For many, a love of cars is developed sat on the sofa or in the cinema. Way before we’re old enough to drive we watch TV shows and films centred around characters who drive the coolest of cars, hoping one day that will be us. Occasionally the cars become classics, eclipsing the stars and the storyline. Here are just a few iconic cars you may remember…
Lincoln Futura Batmobile – Batman
The Batmobile has experienced several upgrades over the years and yet each version is instantly recognisable to most. The first drivable car considered the Batmobile, and possibly the most iconic was used for the 1966 Batman TV series. The Lincoln Futura was a concept car created in the ’50s and promoted by Ford Lincoln. After being displayed in car shows throughout 1955, the Futura was modified by Hollywood custom car designer George Barris.
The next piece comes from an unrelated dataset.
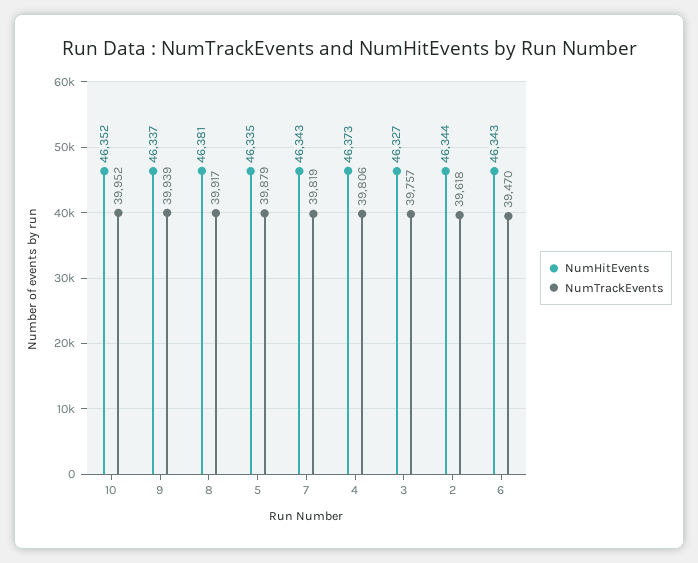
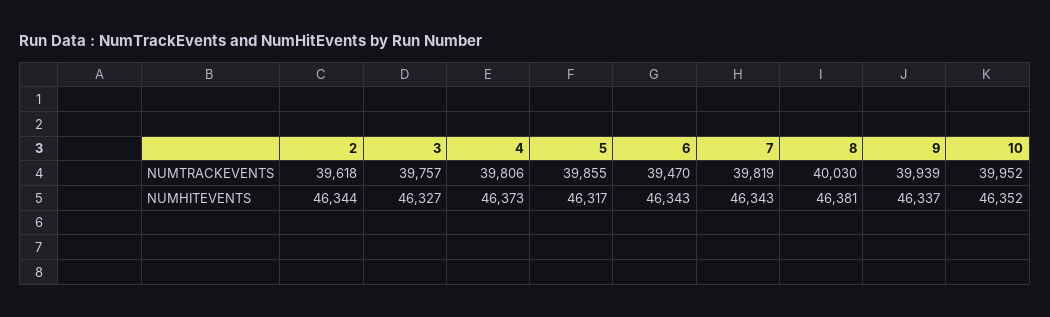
NumTrackEvents, 8: 39917 -> 40030
NumHitEvents, 5: 46335 -> 46317
NumTrackEvents, 5: 39879 -> 39855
He then loaned the Futura out to the TV studio for the filming of the series, remaining the sole owner for many years.
Mini Cooper – The Italian Job
Believe it or not Michael Caine was hired as the star of The Italian Job without holding a driving licence and actually learned how to drive on set. What with that and the fact Mini was new at the time, it all could have gone so wrong. Yet it didn’t. The 1969 film is still seen as an iconic part of British popular culture, in many ways thanks to the Mini Cooper.
1975 Ford Gran Torino – Starsky and Hutch
The standout Ford Gran Torino used for popular detective series Starsky and Hutch saw a fad for replica paint jobs of the now-famous bright red and white vector stripes. Paul Michael Glaser (the actor who played Starsky) may have hated the colours, nicknaming it “the striped tomato”, however for many fans of the show the iconic car evokes 70’s nostalgia for hot Californian summers.
Aston Martin DB5 – Goldfinger
The third James Bond film was released in 1964 and introduced the Aston Martin DB5 which had been fitted out with all 007 could ever need. Still boasting pop-out machine guns, a bullet-proof shield and tyre slashers, the classic car was sold at a Sotheby’s auction for an astounding $6.4million (£5.3million) just last week.